Admired grandmaster martial artist, educator and mentor was laid to rest on early Saturday morning with family, friends, former students, and city/Essex County officials attending the Saturday at 10 am Janazah. The service was held at the Robert Treat Hotel, 50 Park Place in downtown Newark.

Grandmaster Kevin "Shakil Muhammad" Brown transitioned on Wednesday, January 8th, after a long bout with Amyotrophic lateral sclerosis (ALS), also known as motor neuron disease (MND) or Lou Gehrig's disease.

According to a statement released by his family, Grandmaster Brown was a devoted husband, father, son and brother. To the world of sport karate, he was the most significant all-around competitor who has ever lived.

Competing for over 40 years, Kevin set the standard for winning with a competitive energy and focus that no one had ever seen his family said in the statement.

A fierce competitor, he would step fearlessly into the ring and beat the very best in fighting, forms and weapons. In the 80’s he was a member of The Budweiser Team and The Atlantic Team, and in the 1990’s he joined Team Paul Mitchell Karate, where he was named Team Captain in 1993. Kevin retired in 2011 after a hamstring injury continued to plague his ability to perform at the level he expected of himself.

A year and a half after his retirement, Kevin and his family came to learn that the hamstring injury was the beginning stages of A.L.S. - known by many as Lou Gehrig’s disease.

Amyotrophic Lateral Sclerosis s a progressive nervous system (neurological) disease that destroys nerve cells and inhibits the ability of the brain to communicate with the muscles in a patient’s body. Without movement, the muscle atrophies and leaves the person paralyzed. To this day, there is still no cure.

Though Kevin knew the reality, he fought the disease with the same warrior spirit, drive and single-minded focus and determination he used in martial arts. To this end, he spoke before Congress to funding for additional ALS research, and attended countless fundraising and awareness events until the disease made travel impossible.
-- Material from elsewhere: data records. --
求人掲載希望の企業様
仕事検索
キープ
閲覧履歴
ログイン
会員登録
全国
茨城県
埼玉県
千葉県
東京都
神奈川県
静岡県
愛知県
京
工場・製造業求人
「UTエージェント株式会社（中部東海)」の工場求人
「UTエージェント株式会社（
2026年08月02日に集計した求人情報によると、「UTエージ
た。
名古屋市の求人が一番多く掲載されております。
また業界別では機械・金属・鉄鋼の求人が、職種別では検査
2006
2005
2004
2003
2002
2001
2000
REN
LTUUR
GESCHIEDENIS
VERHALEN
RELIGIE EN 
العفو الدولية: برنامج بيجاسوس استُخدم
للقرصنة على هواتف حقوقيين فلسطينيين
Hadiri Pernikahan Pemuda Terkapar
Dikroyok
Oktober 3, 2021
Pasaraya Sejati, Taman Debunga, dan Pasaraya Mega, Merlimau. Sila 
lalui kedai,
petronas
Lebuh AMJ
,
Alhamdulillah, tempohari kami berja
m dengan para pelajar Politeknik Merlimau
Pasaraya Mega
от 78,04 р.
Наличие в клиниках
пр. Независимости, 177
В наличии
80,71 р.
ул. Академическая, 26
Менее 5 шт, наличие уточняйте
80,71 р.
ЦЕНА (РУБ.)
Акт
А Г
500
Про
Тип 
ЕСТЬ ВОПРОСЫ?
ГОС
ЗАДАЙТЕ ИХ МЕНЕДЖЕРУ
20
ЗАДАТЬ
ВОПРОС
Kevin "Shakil Muhammad" Brown's family said he was honored at the MAIA Supershow in Las Vegas, the largest gathering of professional martial artists in the world, where he was presented with the Lifetime Achievement Award for his high standard of Martial Arts excellence. The New York Yankees paid tribute to him at home plate in Yankee Stadium on the 75th Anniversary of the famous “Luckiest Man Alive” speech given by Lou Gehrig in 1939.
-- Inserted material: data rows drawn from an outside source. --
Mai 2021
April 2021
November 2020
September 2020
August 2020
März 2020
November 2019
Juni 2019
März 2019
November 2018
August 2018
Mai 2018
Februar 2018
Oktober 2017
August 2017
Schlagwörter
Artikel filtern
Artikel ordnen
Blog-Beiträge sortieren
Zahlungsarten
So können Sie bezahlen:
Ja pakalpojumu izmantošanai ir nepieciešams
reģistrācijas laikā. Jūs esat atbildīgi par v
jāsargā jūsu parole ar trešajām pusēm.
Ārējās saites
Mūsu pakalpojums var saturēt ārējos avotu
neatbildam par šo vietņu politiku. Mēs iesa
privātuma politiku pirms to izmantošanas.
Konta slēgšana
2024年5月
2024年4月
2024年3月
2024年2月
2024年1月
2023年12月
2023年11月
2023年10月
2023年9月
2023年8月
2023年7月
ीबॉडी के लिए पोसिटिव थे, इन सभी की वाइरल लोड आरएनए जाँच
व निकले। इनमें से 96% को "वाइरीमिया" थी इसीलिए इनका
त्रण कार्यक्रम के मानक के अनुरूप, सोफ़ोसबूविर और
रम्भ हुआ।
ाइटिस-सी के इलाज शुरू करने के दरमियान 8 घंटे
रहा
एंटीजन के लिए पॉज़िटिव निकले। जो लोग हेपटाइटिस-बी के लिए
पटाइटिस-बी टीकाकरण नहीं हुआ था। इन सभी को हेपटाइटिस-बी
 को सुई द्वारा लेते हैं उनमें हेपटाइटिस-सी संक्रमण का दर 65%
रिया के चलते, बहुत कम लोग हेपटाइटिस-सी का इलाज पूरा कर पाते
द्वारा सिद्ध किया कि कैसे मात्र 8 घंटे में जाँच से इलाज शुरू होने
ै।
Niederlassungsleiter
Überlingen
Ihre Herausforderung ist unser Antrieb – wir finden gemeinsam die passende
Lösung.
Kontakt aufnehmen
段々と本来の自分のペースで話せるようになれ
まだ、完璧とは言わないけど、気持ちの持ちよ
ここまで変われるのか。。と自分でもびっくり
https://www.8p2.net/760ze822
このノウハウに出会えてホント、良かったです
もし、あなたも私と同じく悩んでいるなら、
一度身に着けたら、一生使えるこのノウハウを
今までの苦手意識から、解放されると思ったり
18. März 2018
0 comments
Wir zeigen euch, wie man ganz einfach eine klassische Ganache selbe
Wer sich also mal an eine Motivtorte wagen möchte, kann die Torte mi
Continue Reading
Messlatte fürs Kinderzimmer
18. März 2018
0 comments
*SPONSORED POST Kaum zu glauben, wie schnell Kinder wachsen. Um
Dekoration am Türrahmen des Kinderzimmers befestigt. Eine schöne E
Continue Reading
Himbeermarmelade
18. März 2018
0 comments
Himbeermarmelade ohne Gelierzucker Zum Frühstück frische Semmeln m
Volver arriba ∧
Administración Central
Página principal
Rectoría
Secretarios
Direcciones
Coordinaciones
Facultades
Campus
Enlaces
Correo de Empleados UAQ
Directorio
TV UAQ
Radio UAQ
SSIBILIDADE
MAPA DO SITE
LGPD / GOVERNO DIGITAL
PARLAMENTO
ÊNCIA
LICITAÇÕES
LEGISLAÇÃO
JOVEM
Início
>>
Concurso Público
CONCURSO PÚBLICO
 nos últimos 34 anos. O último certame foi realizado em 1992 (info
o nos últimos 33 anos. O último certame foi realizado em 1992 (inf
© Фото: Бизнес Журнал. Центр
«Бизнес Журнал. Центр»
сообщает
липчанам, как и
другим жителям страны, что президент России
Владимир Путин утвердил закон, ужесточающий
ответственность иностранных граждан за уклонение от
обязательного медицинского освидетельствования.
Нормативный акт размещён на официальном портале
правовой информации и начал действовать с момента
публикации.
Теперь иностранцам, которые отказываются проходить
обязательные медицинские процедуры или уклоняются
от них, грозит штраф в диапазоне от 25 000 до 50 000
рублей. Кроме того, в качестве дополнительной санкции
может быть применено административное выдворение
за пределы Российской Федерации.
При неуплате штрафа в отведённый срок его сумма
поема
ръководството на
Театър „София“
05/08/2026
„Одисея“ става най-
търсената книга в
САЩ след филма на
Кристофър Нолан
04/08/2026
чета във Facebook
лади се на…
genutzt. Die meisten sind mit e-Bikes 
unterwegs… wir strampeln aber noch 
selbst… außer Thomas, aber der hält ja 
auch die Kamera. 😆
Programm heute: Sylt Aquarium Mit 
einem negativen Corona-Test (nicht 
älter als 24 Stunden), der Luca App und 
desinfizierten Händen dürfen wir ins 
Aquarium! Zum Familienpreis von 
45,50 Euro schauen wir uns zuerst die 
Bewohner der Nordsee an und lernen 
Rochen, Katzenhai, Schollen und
Throughout, his family said Kevin defied the odds, living beyond the expected 2 - 5-year life expectancy - and continued to do it “his way” with a warrior spirit that burned as bright as it did when he competed. For those of you who had the chance to spend time with him over the last few years, you were embraced within his love and caring and a made comfortable by his sense of humor that both entertained and allowed family and friends to feel at ease.

Details of the public service will be posted for all to see on the Master Kevin Thompson Facebook page. If you would like to leave a message, share a thought or special memory, you are encouraged to go there as well. This will live on and create a beautiful treasure chest of his importance to the world for his wife, children and family.